### Data for processing
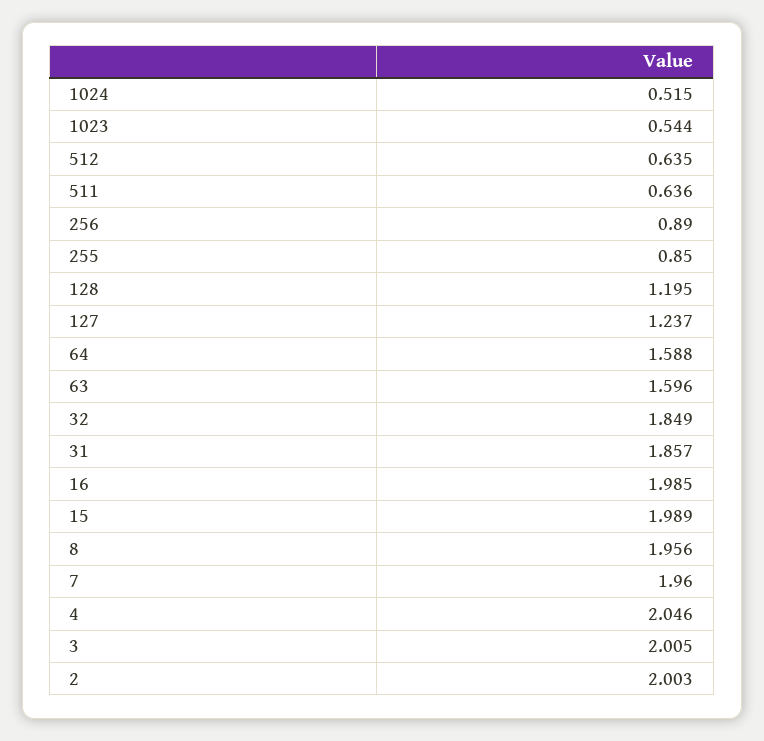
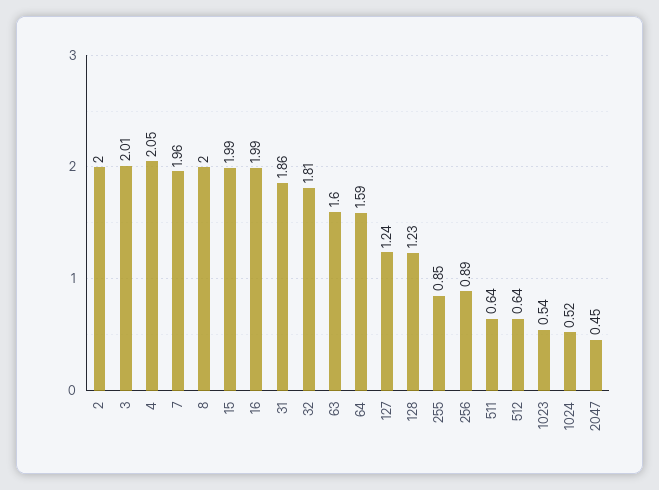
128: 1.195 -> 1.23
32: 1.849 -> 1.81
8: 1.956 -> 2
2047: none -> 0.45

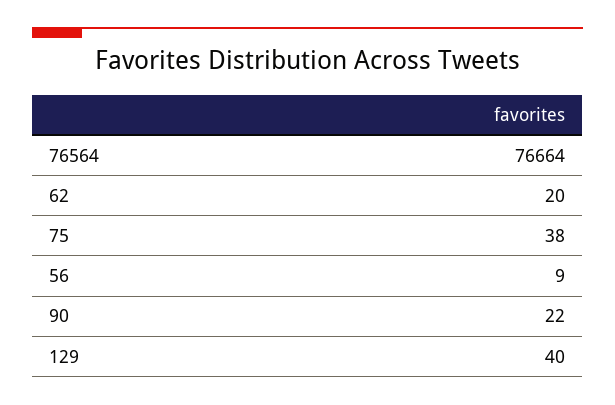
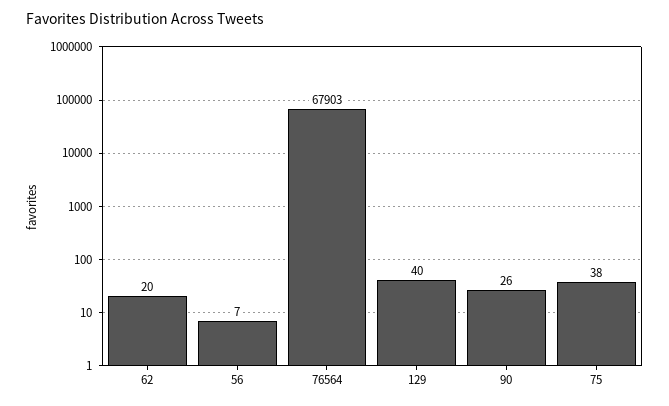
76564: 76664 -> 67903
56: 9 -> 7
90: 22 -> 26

* * *

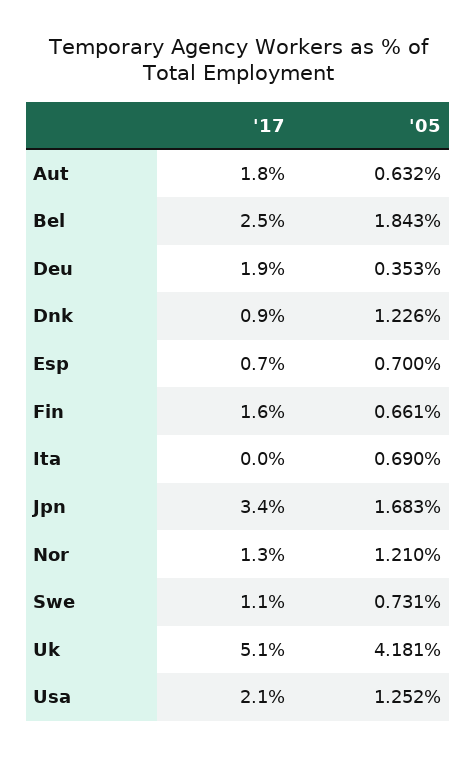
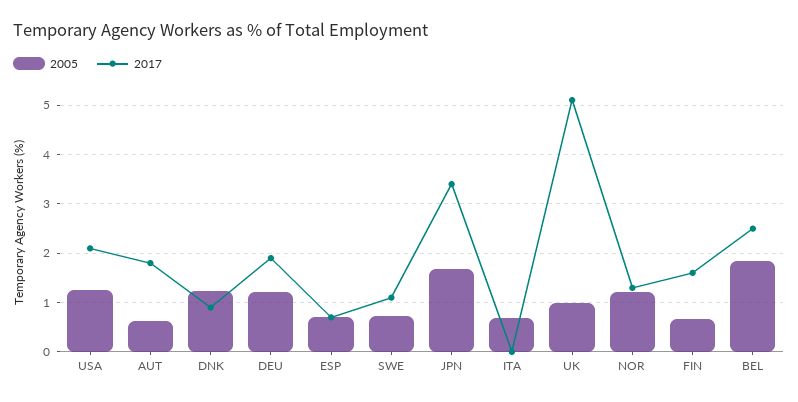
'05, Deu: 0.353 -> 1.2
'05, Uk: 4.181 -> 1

==

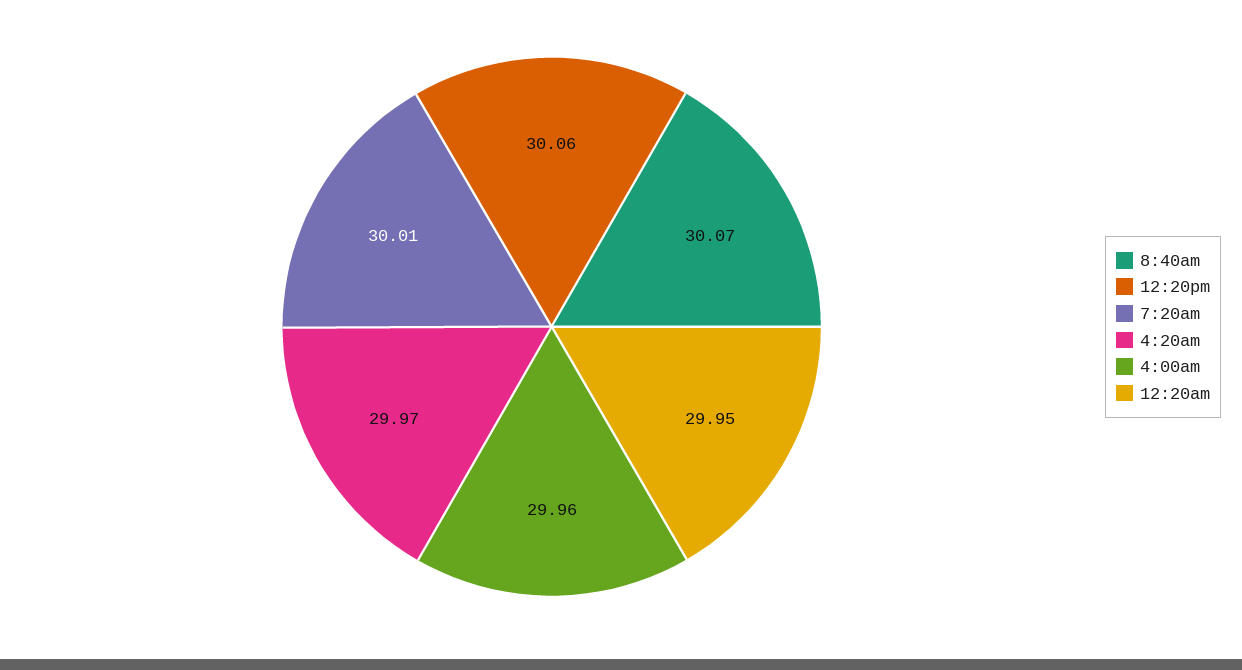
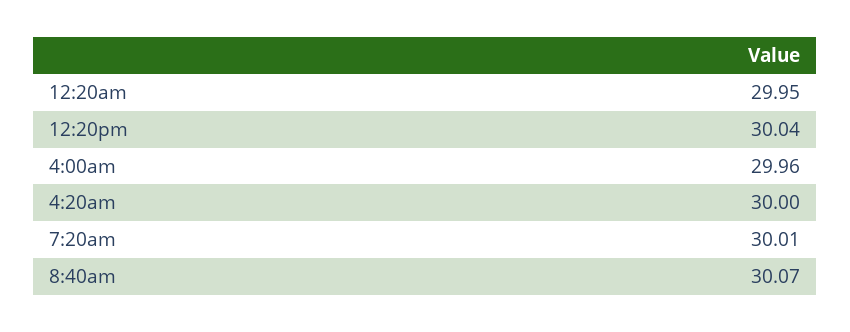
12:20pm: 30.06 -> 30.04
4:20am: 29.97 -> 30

### Task statement
From the records above, copy only the lines running from the line containing "128: 1.195 -> 1.23" to the line containing "90: 22 -> 26", both ends included. Leave the pictures out.

### Solved problem
128: 1.195 -> 1.23
32: 1.849 -> 1.81
8: 1.956 -> 2
2047: none -> 0.45

76564: 76664 -> 67903
56: 9 -> 7
90: 22 -> 26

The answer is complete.